WHAT THE TASK ASKS –
Copy out everything from the start of the listing down to the line containing "kilpailut myöntäneelle organi saatiolle.", including that line.

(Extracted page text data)
******
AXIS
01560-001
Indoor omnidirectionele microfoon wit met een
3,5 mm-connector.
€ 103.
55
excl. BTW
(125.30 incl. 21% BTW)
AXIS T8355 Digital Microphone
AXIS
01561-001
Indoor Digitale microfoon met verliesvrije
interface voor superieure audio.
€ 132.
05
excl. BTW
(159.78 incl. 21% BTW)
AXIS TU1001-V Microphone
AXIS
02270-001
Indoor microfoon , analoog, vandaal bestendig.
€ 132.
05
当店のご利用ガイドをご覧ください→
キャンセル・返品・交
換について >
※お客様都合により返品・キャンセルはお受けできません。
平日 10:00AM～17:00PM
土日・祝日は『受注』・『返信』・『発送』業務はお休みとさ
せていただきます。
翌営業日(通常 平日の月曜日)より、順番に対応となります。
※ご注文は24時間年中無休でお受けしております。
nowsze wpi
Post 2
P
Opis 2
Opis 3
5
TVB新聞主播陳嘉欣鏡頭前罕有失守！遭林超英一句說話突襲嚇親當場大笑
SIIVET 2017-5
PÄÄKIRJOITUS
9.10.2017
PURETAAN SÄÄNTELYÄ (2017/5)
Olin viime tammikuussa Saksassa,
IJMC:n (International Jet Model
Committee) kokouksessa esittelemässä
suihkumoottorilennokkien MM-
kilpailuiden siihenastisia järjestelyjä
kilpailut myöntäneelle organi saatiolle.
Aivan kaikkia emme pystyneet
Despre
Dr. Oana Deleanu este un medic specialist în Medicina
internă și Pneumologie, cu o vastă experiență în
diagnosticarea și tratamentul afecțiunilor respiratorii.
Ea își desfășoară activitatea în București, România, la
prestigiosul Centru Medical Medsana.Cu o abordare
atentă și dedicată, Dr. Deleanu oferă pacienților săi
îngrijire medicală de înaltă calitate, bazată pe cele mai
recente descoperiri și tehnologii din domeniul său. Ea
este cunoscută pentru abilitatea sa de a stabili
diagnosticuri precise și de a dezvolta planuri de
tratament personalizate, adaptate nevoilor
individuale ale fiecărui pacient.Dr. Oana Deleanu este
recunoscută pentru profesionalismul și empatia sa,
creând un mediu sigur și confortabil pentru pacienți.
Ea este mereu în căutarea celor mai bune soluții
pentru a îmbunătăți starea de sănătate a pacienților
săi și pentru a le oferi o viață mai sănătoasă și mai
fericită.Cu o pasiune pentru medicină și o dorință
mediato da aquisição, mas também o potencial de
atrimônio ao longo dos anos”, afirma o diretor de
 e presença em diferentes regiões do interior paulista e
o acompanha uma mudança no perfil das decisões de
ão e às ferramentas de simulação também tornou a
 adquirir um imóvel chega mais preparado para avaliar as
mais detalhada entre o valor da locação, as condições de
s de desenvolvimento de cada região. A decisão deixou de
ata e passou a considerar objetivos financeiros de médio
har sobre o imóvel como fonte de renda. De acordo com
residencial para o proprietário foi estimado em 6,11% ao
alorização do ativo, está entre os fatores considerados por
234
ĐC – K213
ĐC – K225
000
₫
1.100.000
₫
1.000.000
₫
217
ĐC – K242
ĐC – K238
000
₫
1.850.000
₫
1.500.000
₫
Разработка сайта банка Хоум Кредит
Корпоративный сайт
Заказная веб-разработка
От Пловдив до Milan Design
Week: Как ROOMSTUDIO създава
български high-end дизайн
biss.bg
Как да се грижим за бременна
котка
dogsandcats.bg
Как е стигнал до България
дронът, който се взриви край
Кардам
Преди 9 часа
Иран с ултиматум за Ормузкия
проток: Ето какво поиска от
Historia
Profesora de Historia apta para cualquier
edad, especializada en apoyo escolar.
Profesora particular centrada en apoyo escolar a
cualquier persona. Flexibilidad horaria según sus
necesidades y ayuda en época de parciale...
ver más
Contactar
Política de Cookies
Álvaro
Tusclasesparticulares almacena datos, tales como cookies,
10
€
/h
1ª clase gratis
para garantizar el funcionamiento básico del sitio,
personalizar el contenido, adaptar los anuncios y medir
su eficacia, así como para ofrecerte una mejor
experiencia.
******
OUTPUT –
AXIS
01560-001
Indoor omnidirectionele microfoon wit met een
3,5 mm-connector.
€ 103.
55
excl. BTW
(125.30 incl. 21% BTW)
AXIS T8355 Digital Microphone
AXIS
01561-001
Indoor Digitale microfoon met verliesvrije
interface voor superieure audio.
€ 132.
05
excl. BTW
(159.78 incl. 21% BTW)
AXIS TU1001-V Microphone
AXIS
02270-001
Indoor microfoon , analoog, vandaal bestendig.
€ 132.
05
当店のご利用ガイドをご覧ください→
キャンセル・返品・交
換について >
※お客様都合により返品・キャンセルはお受けできません。
平日 10:00AM～17:00PM
土日・祝日は『受注』・『返信』・『発送』業務はお休みとさ
せていただきます。
翌営業日(通常 平日の月曜日)より、順番に対応となります。
※ご注文は24時間年中無休でお受けしております。
nowsze wpi
Post 2
P
Opis 2
Opis 3
5
TVB新聞主播陳嘉欣鏡頭前罕有失守！遭林超英一句說話突襲嚇親當場大笑
SIIVET 2017-5
PÄÄKIRJOITUS
9.10.2017
PURETAAN SÄÄNTELYÄ (2017/5)
Olin viime tammikuussa Saksassa,
IJMC:n (International Jet Model
Committee) kokouksessa esittelemässä
suihkumoottorilennokkien MM-
kilpailuiden siihenastisia järjestelyjä
kilpailut myöntäneelle organi saatiolle.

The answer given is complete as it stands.